The First Scientist
There are many moments when we hear about the first time a woman did something. Or I suppose it would be more accurate to say the first time a woman was allowed to do something.
My entire life I grew up hearing about people like Sandra Day O'Connor (first woman to serve on the United States Supreme Court - 1981), Sally Ride (first American woman in space - 1983), and Aretha Franklin (first woman inducted into the Rock & Roll Hall of Fame - 1987). And to this day I continue to hear about amazing firsts from women like Kamala Harris (first woman Vice President of the United States - 2021), Sarah Thomas (First woman to referee a Super Bowl - 2021), and Ketanji Brown Jackson (First Black woman on the United States Supreme Court - 2022).

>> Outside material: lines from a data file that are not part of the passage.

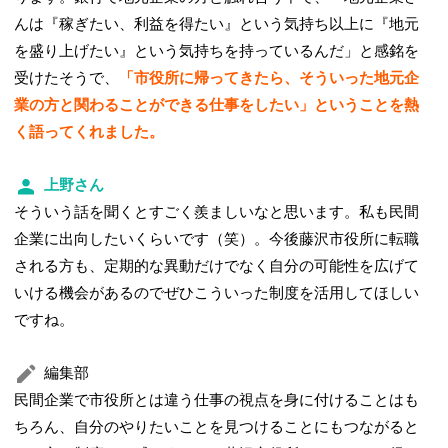
んは『稼ぎたい、利益を得たい』という気持ち以上に『地元
を盛り上げたい』という気持ちを持っているんだ」と感銘を
受けたそうで、
「市役所に帰ってきたら、そういった地元企
業の方と関わることができる仕事をしたい」ということを熱
く語ってくれました。
上野さん
そういう話を聞くとすごく羨ましいなと思います。私も民間
企業に出向したいくらいです（笑）。今後藤沢市役所に転職
される方も、定期的な異動だけでなく自分の可能性を広げて
いける機会があるのでぜひこういった制度を活用してほしい
ですね。
編集部
民間企業で市役所とは違う仕事の視点を身に付けることはも
ちろん、自分のやりたいことを見つけることにもつながると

All these women, and so many others, have widened the path in ways that still shape our lives. Their stories matter, and I hope we never stop hearing new ones, but the story that caught my ear this week wasn’t about the first woman to enter a field; it was about the person whose brilliance forced the world to invent a new category altogether. Mary Somerville wasn’t the first woman scientist. She was, quite literally, the first scientist - she just happened to be a woman.
In 1834, Mary Somerville published a book so sweeping, so elegantly interconnected, that it refused to stay in one lane. Was she a mathematician? Yes. A physicist? Also yes. An astronomer? Absolutely. A geologist? That too. She was, in every sense, a mind that spilled over the edges of the categories men had built.

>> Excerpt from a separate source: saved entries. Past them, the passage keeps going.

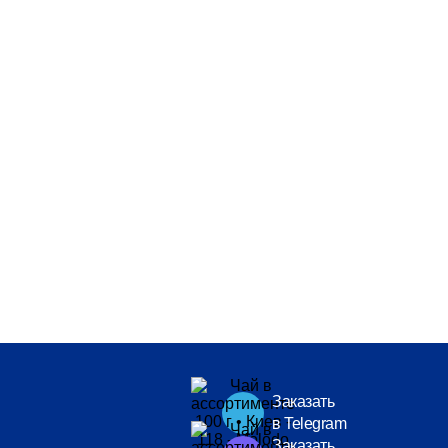
Заказать
в Telegram
Заказать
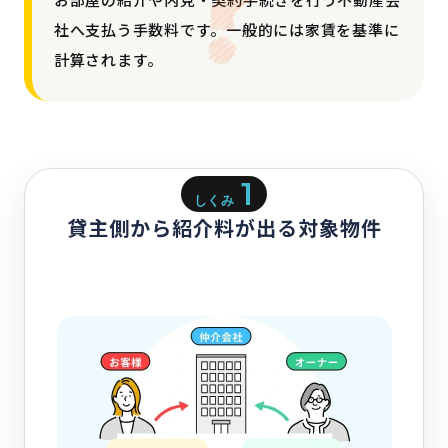
社へ支払う手数料です。一般的には家賃を基準に
計算されます。
1
しくみ
貸主側から紹介料が出る対象物件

At the time, the accepted label for someone who studied the natural world was “man of science.” But Mary Somerville was not a man and more importantly, she was not a person who could be contained by one narrow title. When William Whewell reviewed her work, he realized the language itself was too small and the world needed a new word, one expansive enough to describe a mind like hers.
So he coined one: scientist.
As we step into Women’s History Month, Mary Somerville offers us a reminder that women have not only shaped history but have reshaped the very language we use to describe genius, curiosity, and discovery. This month, let’s celebrate the women who didn’t fit the categories they were handed; the ones who broke them open for the rest of us.